**Extrait du document**
Ce sont ces facteurs qui font la différence entre l'art de la guerre chez les Vikings et chez leurs contemporains du Moyen Âge. Bien que dans l'imaginaire du public (et de la télévision) les Vikings soient souvent décrits comme des guerriers fous furieux faisant subir, la bave aux lèvres, des actes de cruauté sans nom à leurs pauvres victimes pantelantes, il est probable que les guerriers vikings n'aient guère été plus sanguinaires que les autres.
La société scandinave de l'époque n'était pas constituée de royaumes unifiés tels que nous les connaissons aujourd'hui car ceux-ci ne se sont stabilisés sous ces formes que vers la fin de l'âge des Vikings. Bien que le mot 'Viking' (en vieux norrois víkingr) soit aujourd'hui souvent utilisé comme un terme générique, sa signification originelle est spécifiquement celle de 'pillard' ou de 'pirate', et la formule fara i víking ('partir en expédition') ne se référait pas à de paisibles voyages d'affaires, mais bel et bien à des raids effectués par des guerriers armés d'épées et de haches qui se lançaient à l'assaut de cibles juteuses à l'étranger. Dans leur grande majorité, ces raids étaient le fait d'individus librement assemblés au sein de troupes de guerres qui pouvaient s'associer les unes aux autres en cas de besoin et dont les chefs pouvaient aussi bien être des petits chefs locaux que des comtes ou des rois. Par la suite, la stratégie d'attaques éclair propre aux Vikings s'est vue renforcée par l'établissement de bases d'hivernage, à partir desquelles ils pouvaient aisément se mettre en campagne et conquérir de nouveaux territoires, ce qui devait plus tard conduire à la création de plusieurs colonies authentiquement vikings, bien loin du cœur historique de la Scandinavie.

(Entrées de données)

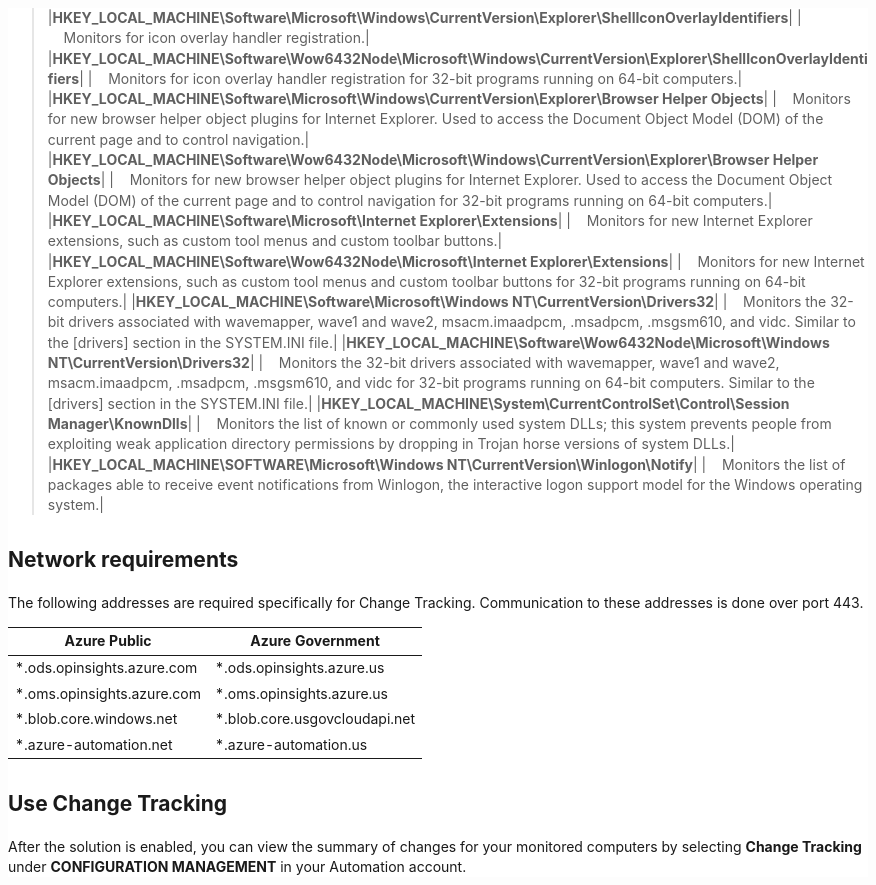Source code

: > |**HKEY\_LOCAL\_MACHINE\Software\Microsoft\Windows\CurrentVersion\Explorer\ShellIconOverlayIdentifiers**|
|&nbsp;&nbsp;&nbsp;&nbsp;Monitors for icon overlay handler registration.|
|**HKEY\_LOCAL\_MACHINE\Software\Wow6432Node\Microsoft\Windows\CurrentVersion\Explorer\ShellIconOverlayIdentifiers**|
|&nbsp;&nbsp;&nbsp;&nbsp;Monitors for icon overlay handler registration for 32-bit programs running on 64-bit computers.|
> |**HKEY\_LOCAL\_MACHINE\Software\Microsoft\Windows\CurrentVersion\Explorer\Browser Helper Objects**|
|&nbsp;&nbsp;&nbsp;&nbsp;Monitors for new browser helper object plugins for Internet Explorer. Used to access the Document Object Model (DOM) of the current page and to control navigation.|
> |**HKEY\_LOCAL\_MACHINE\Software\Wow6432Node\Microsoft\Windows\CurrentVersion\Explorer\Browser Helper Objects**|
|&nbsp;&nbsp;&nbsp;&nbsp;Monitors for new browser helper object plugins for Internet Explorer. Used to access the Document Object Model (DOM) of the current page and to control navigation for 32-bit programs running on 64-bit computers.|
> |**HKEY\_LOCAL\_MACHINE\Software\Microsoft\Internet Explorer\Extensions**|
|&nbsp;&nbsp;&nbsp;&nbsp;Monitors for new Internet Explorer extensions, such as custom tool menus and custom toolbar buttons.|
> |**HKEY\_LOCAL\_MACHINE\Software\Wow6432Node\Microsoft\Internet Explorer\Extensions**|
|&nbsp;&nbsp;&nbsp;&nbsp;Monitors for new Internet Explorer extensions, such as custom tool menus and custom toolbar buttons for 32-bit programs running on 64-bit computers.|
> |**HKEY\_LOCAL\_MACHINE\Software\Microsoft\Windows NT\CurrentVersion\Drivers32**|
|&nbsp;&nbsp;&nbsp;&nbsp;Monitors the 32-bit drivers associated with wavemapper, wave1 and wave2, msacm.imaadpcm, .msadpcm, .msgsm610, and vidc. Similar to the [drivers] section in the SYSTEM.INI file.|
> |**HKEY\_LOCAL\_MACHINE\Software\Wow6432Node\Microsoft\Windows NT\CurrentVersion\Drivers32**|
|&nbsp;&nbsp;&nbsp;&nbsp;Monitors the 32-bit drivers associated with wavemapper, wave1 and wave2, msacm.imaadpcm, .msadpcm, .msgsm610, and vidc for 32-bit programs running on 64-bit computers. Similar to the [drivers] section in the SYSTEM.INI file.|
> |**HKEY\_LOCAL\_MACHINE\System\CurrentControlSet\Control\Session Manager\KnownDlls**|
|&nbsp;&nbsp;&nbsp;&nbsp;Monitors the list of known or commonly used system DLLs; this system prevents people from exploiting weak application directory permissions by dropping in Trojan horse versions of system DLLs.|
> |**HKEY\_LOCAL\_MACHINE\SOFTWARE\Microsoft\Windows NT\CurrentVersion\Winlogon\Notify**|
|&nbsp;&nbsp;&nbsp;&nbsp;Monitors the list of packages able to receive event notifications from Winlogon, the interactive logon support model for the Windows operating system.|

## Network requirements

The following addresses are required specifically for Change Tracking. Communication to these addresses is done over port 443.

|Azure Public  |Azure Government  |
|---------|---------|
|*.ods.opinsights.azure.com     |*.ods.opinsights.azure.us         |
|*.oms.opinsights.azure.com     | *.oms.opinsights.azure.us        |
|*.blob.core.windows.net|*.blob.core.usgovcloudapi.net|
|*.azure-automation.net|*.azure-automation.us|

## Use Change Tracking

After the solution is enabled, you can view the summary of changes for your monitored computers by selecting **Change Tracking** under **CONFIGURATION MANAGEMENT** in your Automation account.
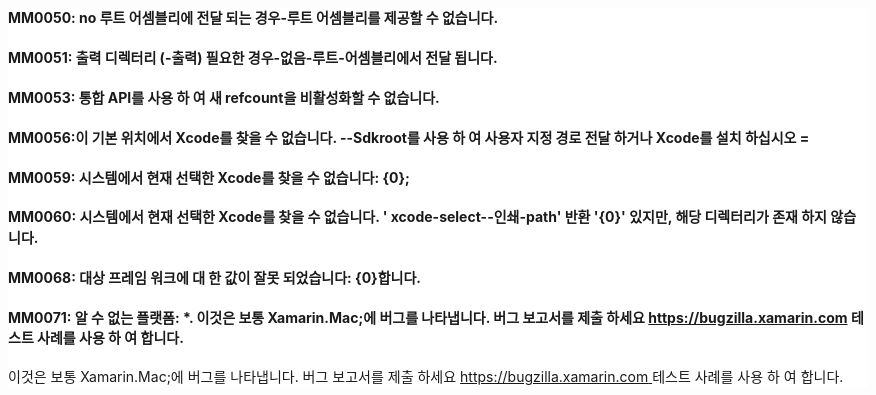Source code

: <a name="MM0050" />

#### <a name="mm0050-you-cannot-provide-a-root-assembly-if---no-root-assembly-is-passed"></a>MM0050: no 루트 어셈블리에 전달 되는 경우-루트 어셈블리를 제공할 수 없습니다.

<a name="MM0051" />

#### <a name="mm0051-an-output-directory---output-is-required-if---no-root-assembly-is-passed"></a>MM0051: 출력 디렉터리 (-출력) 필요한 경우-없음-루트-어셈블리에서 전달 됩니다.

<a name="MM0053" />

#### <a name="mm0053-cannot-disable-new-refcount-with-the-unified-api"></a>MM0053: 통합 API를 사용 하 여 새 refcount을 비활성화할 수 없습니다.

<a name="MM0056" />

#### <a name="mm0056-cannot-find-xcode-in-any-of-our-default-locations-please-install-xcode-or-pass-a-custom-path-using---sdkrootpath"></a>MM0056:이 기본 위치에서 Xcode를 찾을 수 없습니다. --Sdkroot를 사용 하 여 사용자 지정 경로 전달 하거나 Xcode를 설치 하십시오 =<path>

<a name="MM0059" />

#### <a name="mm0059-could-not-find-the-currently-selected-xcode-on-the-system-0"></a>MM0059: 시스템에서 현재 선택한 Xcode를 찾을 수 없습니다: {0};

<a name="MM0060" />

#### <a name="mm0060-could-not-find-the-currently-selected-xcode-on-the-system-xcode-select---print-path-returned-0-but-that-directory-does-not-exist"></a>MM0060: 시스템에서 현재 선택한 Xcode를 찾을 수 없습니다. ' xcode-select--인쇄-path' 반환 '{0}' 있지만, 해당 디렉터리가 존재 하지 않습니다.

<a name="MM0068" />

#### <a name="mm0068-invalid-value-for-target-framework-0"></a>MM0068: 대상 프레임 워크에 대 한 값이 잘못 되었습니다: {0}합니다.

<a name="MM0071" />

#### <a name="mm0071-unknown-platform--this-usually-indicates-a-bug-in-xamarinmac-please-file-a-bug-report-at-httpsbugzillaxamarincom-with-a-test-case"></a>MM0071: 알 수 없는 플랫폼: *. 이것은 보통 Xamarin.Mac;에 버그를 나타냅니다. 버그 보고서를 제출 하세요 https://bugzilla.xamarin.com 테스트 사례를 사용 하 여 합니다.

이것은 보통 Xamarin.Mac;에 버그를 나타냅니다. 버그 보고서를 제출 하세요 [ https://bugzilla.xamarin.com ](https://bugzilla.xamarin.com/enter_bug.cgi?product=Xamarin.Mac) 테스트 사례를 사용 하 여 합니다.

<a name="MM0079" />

**Consignes des tâches**
(A) Répondez aux questions suivantes d'après l'extrait sur la guerre chez les Vikings :
(i) Quelle est la signification originelle du mot « víkingr » ?
(ii) Vers quelle période les royaumes scandinaves se sont-ils stabilisés sous leurs formes actuelles ?
(iii) Qu'est-ce qui a renforcé la stratégie d'attaques éclair des Vikings ?
(B) D'après l'extrait sur la guerre chez les Vikings, pourquoi les bases d'hivernage ont-elles renforcé la stratégie d'attaques éclair ? Répondez en une à trois phrases.
(C) Poursuivez l'extrait sur la guerre chez les Vikings après sa dernière phrase.

**Réponses aux tâches**
(A)
(i) Il signifie « pillard » ou « pirate ».
(ii) Vers la fin de l'âge des Vikings.
(iii) L'établissement de bases d'hivernage.

(B) Les bases d'hivernage ont renforcé cette stratégie parce qu'elles permettaient aux Vikings de se mettre aisément en campagne et de conquérir de nouveaux territoires.

(C)
Armement et équipement de protection
En ce qui concerne l'armement et l'équipement de protection, nous devons nous contenter de ce qui apparaît dans les archives archéologiques car les sources littéraires ne sont pas particulièrement riches en descriptions techniques. Les combattants de la Scandinavie de l'âge des Vikings utilisaient les armements et équipements de protection suivants :
- épées (à simple et double tranchant)
- haches et haches de combat
- poignards (ou épée courte/sax/seax, commun aux peuples germaniques à cette époque)
- lances
- arcs et flèches
- boucliers
- casques
- cottes de mailles.
Étant donné que les troupes de guerriers vikings provenaient de plusieurs régions différentes de Scandinavie, on peut constater des tendances générales, mais il existe bien évidemment de nombreuses variations régionales, mais parmi celles-ci, rien qui ressemble à une tenue type.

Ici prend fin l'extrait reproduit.